REQUIRED WORK - Copy the records word for word, starting at their very first line and ending with the line that contains "Spurs guard Tony", both included.

═══ MATERIALS PROVIDED ═══

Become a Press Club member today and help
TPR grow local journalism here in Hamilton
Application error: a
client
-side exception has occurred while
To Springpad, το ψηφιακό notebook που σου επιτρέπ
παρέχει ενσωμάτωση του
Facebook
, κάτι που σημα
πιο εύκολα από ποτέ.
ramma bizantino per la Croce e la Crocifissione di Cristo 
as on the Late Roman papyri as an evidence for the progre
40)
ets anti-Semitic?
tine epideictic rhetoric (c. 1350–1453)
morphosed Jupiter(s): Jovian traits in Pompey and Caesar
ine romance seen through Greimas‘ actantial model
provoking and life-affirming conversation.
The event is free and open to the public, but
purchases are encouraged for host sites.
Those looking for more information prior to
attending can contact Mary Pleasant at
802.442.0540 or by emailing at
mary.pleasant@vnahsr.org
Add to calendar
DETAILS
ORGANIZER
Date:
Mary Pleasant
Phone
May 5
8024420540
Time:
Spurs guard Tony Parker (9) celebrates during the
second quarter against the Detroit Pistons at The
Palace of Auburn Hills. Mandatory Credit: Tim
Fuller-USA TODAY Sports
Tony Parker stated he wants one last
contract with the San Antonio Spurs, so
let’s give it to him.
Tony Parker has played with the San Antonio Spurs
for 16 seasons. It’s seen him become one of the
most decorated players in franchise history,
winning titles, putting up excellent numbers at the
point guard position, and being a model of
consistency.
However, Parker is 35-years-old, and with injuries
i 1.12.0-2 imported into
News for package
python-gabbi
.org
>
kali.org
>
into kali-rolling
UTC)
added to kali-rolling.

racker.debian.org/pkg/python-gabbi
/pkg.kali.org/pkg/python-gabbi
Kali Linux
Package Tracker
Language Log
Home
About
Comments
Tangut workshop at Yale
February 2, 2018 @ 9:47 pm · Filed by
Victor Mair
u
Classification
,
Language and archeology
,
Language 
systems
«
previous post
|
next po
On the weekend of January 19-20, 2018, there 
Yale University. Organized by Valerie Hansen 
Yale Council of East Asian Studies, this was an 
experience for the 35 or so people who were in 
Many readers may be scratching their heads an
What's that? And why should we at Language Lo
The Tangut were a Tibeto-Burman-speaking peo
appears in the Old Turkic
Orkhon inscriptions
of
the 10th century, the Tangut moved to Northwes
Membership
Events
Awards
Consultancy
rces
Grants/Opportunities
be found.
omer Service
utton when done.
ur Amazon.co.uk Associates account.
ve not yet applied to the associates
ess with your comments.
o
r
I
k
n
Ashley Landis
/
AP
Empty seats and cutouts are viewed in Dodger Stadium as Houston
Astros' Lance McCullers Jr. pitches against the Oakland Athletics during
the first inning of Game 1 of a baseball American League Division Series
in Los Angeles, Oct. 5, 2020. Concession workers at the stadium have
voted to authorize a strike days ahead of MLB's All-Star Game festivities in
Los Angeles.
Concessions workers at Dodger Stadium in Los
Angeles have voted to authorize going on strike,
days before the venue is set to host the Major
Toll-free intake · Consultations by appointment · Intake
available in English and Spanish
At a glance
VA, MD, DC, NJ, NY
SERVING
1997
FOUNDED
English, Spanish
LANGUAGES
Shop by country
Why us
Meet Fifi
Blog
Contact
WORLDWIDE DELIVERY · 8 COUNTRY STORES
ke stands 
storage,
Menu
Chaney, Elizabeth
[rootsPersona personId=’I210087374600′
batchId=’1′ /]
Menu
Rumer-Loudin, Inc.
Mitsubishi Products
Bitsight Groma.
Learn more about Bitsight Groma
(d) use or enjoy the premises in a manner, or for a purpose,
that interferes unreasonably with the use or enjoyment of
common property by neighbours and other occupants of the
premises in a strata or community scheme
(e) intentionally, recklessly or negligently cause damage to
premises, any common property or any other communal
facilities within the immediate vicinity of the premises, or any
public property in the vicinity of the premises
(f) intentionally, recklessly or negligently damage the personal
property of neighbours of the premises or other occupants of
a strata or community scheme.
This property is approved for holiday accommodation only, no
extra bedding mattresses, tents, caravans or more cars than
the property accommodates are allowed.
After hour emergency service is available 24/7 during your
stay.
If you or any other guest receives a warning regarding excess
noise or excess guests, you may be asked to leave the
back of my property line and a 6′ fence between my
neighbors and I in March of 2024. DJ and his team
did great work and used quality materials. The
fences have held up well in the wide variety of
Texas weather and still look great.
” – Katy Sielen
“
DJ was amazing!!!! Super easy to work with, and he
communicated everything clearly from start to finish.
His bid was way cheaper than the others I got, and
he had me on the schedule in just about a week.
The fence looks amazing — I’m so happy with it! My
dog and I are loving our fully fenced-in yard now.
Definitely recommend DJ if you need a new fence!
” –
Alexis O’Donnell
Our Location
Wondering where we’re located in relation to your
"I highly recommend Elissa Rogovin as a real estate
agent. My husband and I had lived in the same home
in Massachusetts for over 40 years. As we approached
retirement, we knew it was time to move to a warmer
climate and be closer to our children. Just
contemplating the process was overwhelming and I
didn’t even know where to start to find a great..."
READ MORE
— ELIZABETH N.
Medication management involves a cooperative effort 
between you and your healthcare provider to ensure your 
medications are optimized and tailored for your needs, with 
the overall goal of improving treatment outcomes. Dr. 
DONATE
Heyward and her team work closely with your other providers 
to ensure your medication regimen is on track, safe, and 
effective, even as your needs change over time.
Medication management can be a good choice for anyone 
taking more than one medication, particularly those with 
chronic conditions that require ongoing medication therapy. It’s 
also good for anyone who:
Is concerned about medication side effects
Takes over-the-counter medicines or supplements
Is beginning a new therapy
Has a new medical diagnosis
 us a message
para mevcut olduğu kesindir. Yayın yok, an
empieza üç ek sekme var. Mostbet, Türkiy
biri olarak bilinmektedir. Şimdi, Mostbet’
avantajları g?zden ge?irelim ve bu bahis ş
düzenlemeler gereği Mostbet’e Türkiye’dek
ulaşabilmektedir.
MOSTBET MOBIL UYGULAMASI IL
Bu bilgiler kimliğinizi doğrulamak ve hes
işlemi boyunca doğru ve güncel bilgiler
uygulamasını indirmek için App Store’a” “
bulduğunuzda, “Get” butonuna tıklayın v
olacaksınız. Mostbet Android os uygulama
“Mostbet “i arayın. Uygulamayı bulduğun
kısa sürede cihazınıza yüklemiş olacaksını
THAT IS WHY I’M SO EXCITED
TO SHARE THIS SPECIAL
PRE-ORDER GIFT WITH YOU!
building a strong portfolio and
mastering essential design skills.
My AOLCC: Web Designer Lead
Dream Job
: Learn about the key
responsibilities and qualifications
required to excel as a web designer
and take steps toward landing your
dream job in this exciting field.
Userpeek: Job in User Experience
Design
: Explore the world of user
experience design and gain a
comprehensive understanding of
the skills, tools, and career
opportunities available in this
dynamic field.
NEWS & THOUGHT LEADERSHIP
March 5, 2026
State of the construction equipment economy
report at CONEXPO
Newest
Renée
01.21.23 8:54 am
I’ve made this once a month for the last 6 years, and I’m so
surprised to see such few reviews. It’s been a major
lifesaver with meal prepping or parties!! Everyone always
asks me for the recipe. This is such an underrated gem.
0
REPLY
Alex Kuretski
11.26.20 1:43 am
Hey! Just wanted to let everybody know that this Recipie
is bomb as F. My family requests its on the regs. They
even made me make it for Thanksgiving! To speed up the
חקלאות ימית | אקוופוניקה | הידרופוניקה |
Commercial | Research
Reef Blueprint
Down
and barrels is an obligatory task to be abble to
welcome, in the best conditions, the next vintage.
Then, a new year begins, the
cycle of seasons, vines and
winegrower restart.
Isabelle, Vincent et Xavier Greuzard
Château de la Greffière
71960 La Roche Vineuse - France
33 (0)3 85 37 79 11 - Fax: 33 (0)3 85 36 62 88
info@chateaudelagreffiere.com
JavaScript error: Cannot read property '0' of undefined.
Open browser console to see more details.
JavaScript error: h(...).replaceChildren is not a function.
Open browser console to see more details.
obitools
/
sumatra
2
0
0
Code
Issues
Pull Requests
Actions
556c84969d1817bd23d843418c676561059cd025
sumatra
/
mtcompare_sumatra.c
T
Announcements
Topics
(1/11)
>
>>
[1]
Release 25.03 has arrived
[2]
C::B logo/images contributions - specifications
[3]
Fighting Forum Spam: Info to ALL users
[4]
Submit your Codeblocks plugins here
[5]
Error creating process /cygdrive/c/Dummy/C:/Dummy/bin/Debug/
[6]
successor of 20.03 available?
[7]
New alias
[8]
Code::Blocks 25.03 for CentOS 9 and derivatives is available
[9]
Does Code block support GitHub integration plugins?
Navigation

═══

WRITTEN RESPONSE -
Become a Press Club member today and help
TPR grow local journalism here in Hamilton
Application error: a
client
-side exception has occurred while
To Springpad, το ψηφιακό notebook που σου επιτρέπ
παρέχει ενσωμάτωση του
Facebook
, κάτι που σημα
πιο εύκολα από ποτέ.
ramma bizantino per la Croce e la Crocifissione di Cristo 
as on the Late Roman papyri as an evidence for the progre
40)
ets anti-Semitic?
tine epideictic rhetoric (c. 1350–1453)
morphosed Jupiter(s): Jovian traits in Pompey and Caesar
ine romance seen through Greimas‘ actantial model
provoking and life-affirming conversation.
The event is free and open to the public, but
purchases are encouraged for host sites.
Those looking for more information prior to
attending can contact Mary Pleasant at
802.442.0540 or by emailing at
mary.pleasant@vnahsr.org
Add to calendar
DETAILS
ORGANIZER
Date:
Mary Pleasant
Phone
May 5
8024420540
Time:
Spurs guard Tony Parker (9) celebrates during the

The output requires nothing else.